I know Dan! Taga-Pasig.
He is truly a gifted and talented artist, in the mould of the classic painters! An artist to watch!
He told me his very difficult journey in getting a scholarship in Florence.
Sana =)
Kudos to you and your story! This is a poignant account of Dan's struggle.
Blessings!
hello,
my sister sent me the link to your blog. kuya danny is my cousin. he is a really brilliant artist. i've always enjoyed hearing his stories and looking at his art. ate maya too was one great person and an artist too! they're the funniest people one can ever meet.
thanks for posting this blog.
jeng
hi dan!
This posts really makes one reflect that Art is more than the paint on canvas---it is the spirit behind it! I got to know Dan's sister too (quite briefly) and learned of her (just as brave) story via Ink-ies like ouie badelles.
Thanks, for the wonderful narrative...and beautiful artworks!!! Fantastic!

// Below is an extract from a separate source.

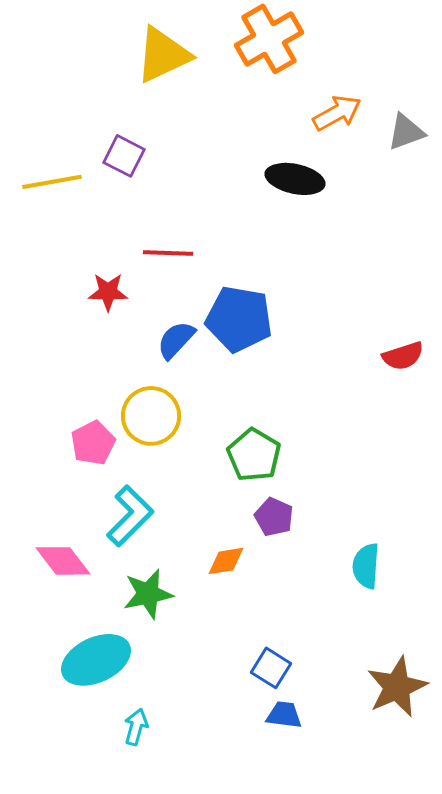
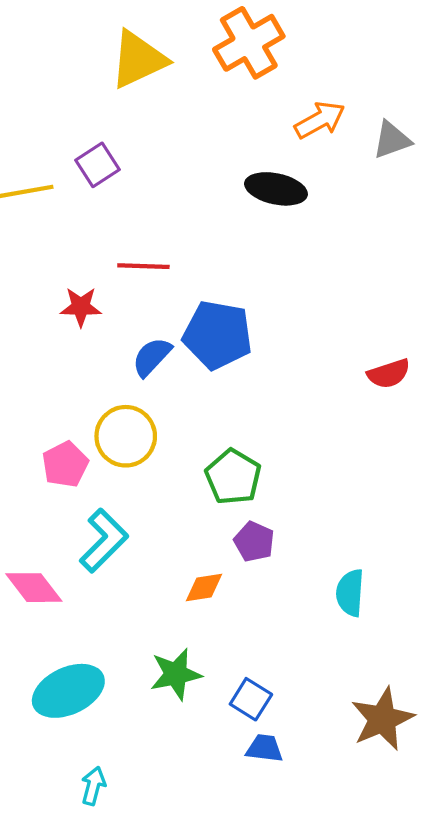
purple square: (124, 156) -> (98, 165), turned 30
green star: (148, 594) -> (176, 674), moved
cyan arrow: (136, 727) -> (93, 786), moved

hi! i personally know dan and have been a witness through his struggles for the past 2 years. and it has been an amazing journey. he keeps the dream in me alive by just hanging out. even if i don't have so much on my own as well, i am willing to bet my last lucky penny just to get him across. with your writing, his existence becomes all the more poignant.
Poignant!
(at siguradong may comment si Dan sa "poignant")
Mabuhay ka Danilo!
galing isang klasmeyt at kaibigan nya sa uni...
it is quite funny how certain things happen in ones life. matapos ng maraming taon, eh di ko akalaing makikilala ko ang kapatid ng kaklase ko dati sa kolehiyo at sa aming pagkikita eh ako'y mapapamangha.
i deeply believe that danilo needs a bigger stage for his art.
dan ariola who? hehehehe
bravo!!!!...not as an artist...
but a friend!!! thanks for the insights and good conversationsssss!!!
ORA ET LABORA.....pare!!!
Dan is my brother. He is brilliant and genuinely funny. I am so proud of him. Maya is my sister. There's not a day I didn't think about her, for twelve years. And of course, the woman in yellow is our mother.She is quiet but deeply strong. Thank you for this blog.
Wonderful blog! What a touching story!
Thank you for this testament to Dan's being.
Dan's a fine artist and and even gifted human specimen! We haven't been in each other's lives long but I've been touched by Dan's struggles and tribulations. He is indeed an inspiration.
Dan I'll see you when I get home again later this year. Kwentuhan mo ako ok?